Within the records, how many lines hold the word "jednorazové"? State that number alone.
*** Begin section ***
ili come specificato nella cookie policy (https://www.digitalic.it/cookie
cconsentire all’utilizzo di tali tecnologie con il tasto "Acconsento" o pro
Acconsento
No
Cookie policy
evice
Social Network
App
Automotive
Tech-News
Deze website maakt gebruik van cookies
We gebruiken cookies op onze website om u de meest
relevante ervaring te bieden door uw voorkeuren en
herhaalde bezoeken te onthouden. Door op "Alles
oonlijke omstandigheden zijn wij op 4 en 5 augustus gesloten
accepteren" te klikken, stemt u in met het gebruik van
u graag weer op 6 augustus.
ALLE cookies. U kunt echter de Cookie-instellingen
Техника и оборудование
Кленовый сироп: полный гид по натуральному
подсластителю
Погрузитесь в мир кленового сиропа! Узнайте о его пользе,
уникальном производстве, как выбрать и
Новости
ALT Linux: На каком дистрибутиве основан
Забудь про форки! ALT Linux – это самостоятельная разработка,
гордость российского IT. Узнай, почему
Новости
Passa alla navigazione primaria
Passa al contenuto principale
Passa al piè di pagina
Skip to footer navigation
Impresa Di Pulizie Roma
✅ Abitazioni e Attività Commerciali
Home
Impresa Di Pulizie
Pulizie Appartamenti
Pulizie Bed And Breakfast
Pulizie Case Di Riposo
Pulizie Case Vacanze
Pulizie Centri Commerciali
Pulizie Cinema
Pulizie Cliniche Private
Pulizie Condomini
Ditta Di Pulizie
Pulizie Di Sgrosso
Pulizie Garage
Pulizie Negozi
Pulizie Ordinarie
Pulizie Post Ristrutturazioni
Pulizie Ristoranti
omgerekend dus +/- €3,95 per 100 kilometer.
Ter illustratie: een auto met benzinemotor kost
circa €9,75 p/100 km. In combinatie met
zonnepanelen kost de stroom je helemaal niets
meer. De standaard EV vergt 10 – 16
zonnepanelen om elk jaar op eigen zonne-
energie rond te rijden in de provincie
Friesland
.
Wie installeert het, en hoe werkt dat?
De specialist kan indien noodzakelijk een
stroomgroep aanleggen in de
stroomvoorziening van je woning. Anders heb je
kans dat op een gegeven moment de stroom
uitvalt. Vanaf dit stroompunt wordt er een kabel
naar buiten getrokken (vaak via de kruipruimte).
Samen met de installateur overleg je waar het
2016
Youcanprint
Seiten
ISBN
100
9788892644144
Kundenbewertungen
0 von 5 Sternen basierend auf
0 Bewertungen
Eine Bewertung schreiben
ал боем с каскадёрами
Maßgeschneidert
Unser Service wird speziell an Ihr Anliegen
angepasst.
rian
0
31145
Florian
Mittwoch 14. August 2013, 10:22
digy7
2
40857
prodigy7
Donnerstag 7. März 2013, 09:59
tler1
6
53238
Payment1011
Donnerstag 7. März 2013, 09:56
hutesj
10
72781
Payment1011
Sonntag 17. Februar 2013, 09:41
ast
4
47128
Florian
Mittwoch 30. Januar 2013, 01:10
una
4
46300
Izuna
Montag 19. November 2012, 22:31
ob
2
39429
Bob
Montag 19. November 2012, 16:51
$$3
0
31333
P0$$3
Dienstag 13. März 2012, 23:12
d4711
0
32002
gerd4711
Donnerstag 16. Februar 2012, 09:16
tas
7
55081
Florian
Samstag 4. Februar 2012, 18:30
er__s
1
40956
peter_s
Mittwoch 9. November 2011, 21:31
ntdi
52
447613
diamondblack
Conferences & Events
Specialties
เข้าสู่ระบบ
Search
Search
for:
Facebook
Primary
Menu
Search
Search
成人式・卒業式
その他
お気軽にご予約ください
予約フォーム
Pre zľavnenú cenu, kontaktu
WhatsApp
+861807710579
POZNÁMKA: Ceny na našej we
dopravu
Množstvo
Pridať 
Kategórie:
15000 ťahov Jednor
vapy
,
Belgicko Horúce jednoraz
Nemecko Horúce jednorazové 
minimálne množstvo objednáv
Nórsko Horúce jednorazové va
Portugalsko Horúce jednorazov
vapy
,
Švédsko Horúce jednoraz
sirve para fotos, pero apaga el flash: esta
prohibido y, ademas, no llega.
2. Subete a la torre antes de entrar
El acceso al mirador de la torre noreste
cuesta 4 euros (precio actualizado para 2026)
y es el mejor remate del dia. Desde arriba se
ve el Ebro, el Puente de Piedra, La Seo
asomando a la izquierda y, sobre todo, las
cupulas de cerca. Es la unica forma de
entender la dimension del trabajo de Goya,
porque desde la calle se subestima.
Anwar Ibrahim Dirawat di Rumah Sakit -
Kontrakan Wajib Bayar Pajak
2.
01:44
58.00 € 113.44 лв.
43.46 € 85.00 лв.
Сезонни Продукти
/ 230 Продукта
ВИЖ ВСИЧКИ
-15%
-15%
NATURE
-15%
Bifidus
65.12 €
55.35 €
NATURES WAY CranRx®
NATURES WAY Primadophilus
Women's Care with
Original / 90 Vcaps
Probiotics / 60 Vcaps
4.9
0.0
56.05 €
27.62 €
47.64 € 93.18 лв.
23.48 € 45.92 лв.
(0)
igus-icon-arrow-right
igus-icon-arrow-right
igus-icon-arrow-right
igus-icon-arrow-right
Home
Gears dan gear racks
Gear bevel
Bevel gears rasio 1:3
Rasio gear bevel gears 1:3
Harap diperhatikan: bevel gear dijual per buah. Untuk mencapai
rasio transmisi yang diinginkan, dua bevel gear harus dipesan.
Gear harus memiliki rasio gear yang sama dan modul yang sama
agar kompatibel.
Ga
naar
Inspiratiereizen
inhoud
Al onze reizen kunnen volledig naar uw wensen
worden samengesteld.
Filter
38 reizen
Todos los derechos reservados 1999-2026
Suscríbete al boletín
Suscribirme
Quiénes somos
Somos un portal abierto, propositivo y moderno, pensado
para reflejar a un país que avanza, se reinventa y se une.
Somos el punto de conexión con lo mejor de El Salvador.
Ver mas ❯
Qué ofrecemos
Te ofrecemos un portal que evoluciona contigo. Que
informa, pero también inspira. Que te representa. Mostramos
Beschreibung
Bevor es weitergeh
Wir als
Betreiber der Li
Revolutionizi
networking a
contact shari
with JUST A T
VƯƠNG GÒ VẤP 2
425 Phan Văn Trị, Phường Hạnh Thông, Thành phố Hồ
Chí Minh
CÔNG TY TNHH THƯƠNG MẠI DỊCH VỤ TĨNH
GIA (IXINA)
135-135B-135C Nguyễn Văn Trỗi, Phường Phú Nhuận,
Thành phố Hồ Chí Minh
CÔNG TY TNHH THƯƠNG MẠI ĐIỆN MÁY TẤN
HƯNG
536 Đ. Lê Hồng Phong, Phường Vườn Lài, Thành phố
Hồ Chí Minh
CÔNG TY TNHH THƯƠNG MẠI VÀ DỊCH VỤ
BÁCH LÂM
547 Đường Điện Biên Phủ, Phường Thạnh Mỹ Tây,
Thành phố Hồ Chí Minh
*** End section ***
#### Exercise result:
2